Development Problems of Igboland
1. There is near total absence of meaningful education in Igboland. We were far ahead other developing nations before the army struck in 1966. Graduates of University of Nigeria up until the Biafra War held other universities at bay in public service and private sector. We were tops in secondary school education. Yours truly was not able to make it into secondary schools in Eastern Nigeria in 1956 and consequently had to relocate to Lagos to access secondary education. The educational system was destroyed by the military following the Biafra War. The University of Nigeria had to be crippled for fomenting the Biafra War. I am personally guilty of rousing students to war. That is why I have this duty of re-orientating our progeny to right courses. An emergency period of twenty years would be required to correct the distortion which the military created. This means that repair should start with primary education today such that by twenty years time the effect shall start registering in terms of productivity and sustainability.
2. The geometric effect of inaction or drift in current idiom is too horrendous to contemplate. Consistent effort would have to be applied over twenty years to achieve this.

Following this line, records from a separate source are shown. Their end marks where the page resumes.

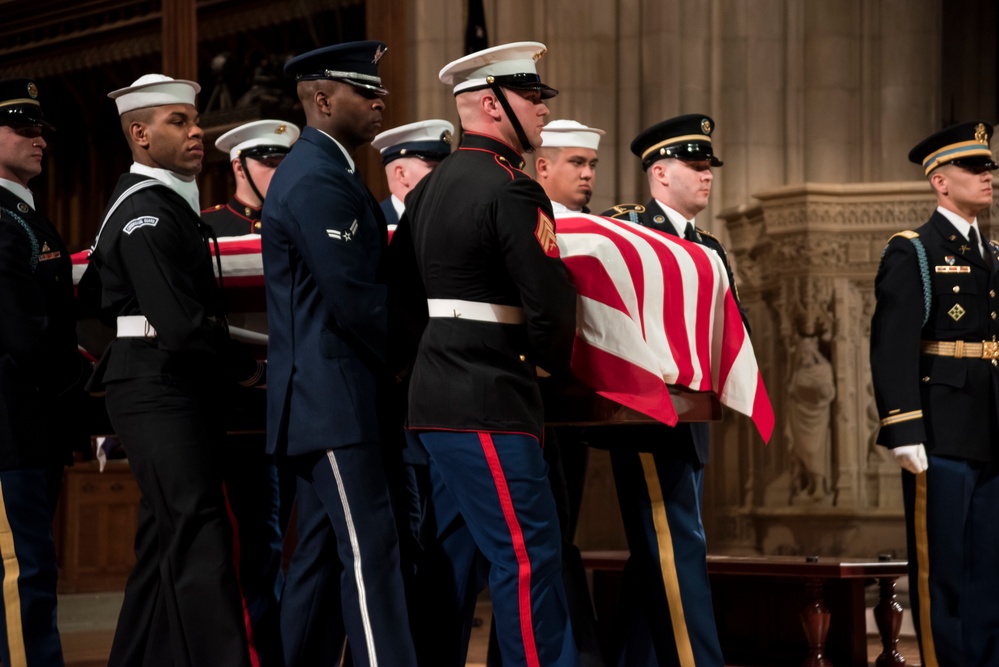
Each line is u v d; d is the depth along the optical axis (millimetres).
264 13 11398
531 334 3846
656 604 4824
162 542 4465
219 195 11484
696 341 4492
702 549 4855
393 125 11258
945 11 14570
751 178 11836
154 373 4496
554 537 3977
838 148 11805
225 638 4328
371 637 4078
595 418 4219
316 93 4391
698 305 4504
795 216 10180
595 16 11727
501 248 3873
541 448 4039
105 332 5234
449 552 4512
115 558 9891
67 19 12320
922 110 11758
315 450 4145
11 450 4586
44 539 4695
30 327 4602
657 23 11633
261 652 4863
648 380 4145
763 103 11875
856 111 11891
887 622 6258
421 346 4066
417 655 4395
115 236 4555
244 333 5008
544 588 3945
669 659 4809
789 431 10266
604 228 4328
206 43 11586
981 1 14578
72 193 12445
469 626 4570
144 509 4777
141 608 4738
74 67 12367
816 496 10125
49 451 4758
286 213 4156
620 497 4934
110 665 4762
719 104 11891
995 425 5371
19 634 4547
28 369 4680
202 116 11555
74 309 4883
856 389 10117
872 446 10109
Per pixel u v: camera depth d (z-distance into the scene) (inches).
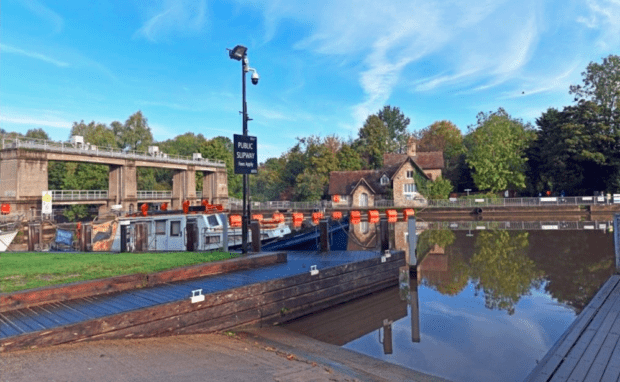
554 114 2299.5
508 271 703.1
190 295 354.3
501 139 2349.9
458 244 1037.2
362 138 3476.9
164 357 261.0
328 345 369.1
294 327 427.8
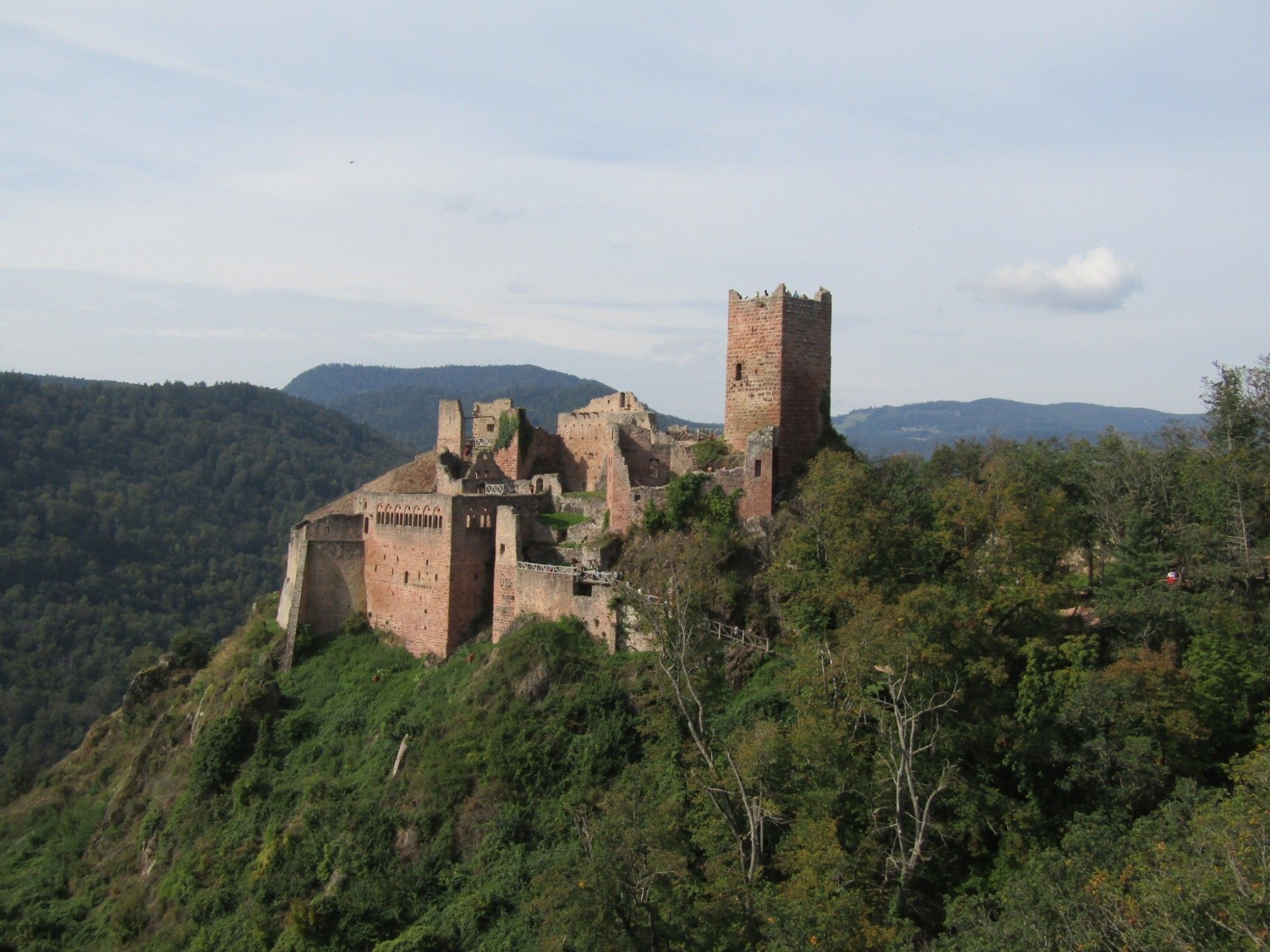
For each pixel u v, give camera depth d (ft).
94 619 529.04
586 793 193.77
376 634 276.62
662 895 138.82
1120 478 244.22
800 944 127.75
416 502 263.49
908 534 207.72
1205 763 162.71
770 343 241.76
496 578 246.47
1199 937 103.65
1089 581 243.40
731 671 201.16
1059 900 122.72
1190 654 176.35
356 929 189.88
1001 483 217.15
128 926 224.53
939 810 164.45
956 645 168.04
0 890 264.93
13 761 414.00
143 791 276.41
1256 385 246.27
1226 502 215.51
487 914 180.14
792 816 164.35
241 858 221.25
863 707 167.32
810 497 213.66
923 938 146.10
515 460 317.01
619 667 211.82
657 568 222.07
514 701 213.25
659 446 263.29
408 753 219.82
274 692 260.42
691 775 177.68
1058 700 167.73
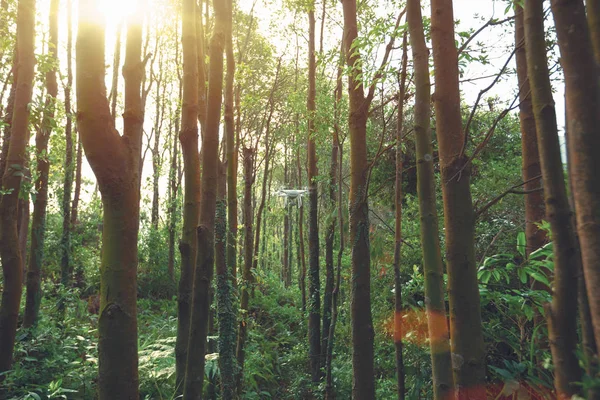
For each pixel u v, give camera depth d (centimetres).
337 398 618
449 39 243
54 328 646
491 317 404
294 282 2289
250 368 740
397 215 288
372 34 341
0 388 447
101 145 212
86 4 211
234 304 457
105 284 213
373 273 723
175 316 1149
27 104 470
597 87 125
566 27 129
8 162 457
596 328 117
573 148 125
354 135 407
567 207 146
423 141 239
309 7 847
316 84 978
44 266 1274
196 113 374
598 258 118
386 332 618
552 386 264
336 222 788
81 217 1642
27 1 474
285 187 1859
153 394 554
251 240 739
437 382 221
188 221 391
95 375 557
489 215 600
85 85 211
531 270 306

3. There is too much governance in our land. States and Local Governments that have been created have not achieved fostering of development nodes. Consumption nodes have been accentuated through ineptitude and greed. Only the falsely derived leadership has stood to benefit from the huge resources from our land. No tangible impact has been engendered for common folk for want of appropriate social responsibility component of leadership.
4. There is disconnect between policy pronouncements and actual delivery of development. Politics seems to dictate shares of national wealth, instead of productivity itself. Traditional production centres have been abandoned almost irretrievably to ruin. Economic paradigms must be evolved from grassroots activities. Production must be anchored on food self-sufficiency and long term security in local idiom; and processing of produce with unique production techniques must be developed with local ingenuity. Advanced world cannot help us here. They sell us Hi-tech products and call them off at will leaving us in the lurch time and time again. Our inability to refine our own oil is a case in point.
5. Established local organizations should be strengthened with public sector infused credit. Faith based organizations, community based organizations already in place and co-operatives should be financed by public sector to act as media for provision of credit. Political bodies should not trap resources meant for development and lavish them on power seeking and power keeping.
6. Infrastructure should be adequately installed to ensure unbroken productivity and distribution of produce, goods and services. The local markets should be used as paradigm for policy formulation in industrial development. Industrial development must not be outward looking or outwardly induced. Nigeria’s large market should be the focus of production first. Surplus should go to African market on reciprocal arrangement based on comparative advantage.
7. Patronage of foreign goods should be limited to items that cannot be substituted. Comparative advantage should favour local foods, consumer goods and substituted machinery. Info media should be intensified on orientation of our people to local staples, consumer goods and hardware locally produced.
8. Local creativity should be provided credit to replicate plants and machines at our level of sophistication. Technology should no longer be pretentiously taught in institutions. They must be assimilated by the new generation as basis for survival in the future. Proper Technology Transfer Institutions should be funded and provided with appropriate engineering equipments and processes to ground training. Research findings lying idle in existing institutions should be unearthed and prototypes mass produced to remove drudgery from our producers of goods and services.
9. Human Development Index must be positive for any real development to find anchorage in any polity. We have squandered our capacity through greed and must now start afresh seeking to develop our youth in the right direction.
10. A federal system of government that encourages development of components of the federation without subtle drawbacks must be returned to. It will be the only path to reducing the overload of governance. Government at Federal Level should devolve on zones. The states are too many and too unwieldy for our level of discipline with public funds. Let states be dissolved to lessen the burden of governance and financial outlay connected therewith.
11. Every citizen of Nigeria must know that only what is right will lead to real growth. Wrong principles cannot lead to positive results in any human condition. What is hidden must come to light some day. So shall all the deliberate falsehood concerning populations and shares from the commonwealth. Any other posturing based on felt fears of domination will not redound to national development. Those who can best deliver development should be called to serve the commonwealth.
12. Ndigbo must return from the entire world and develop their base. They incarnated among Ndigbo for this purpose. Shirking their responsibility to their people under any fears or ruses is destructive to their spirits and cannot lead individuals and groups to fulfillment no matter how apparently wealthy they become. Ndigbo worldwide should be nearing sixty million people and less that twelve million inhabit their own land. This is an unnatural condition for intrinsic growth. Most are hounded by their transgressions in past lives to dread their homeland. A large number who were rebels of tradition and culture suppose they would escape sanctions of ancestors by permanent migration. They deceive themselves. Nature catches up with them eventually. The world is a unity with one law powering it. Empty symbols of well-being litter Igboland. There are precious few productive plants to show for the massive capital salted away in palatial homes. Nnewi remains a shining example thanks to a few far-sighted Ndigbo. Ndigbo could have exclusively cornered industrialism and compelled Igbo centrism in the Nigerian project. We have lost it and no change is in sight. It is not too late to turn to return of capital to Igboland. That would hurt no one if it is done in slow time frames.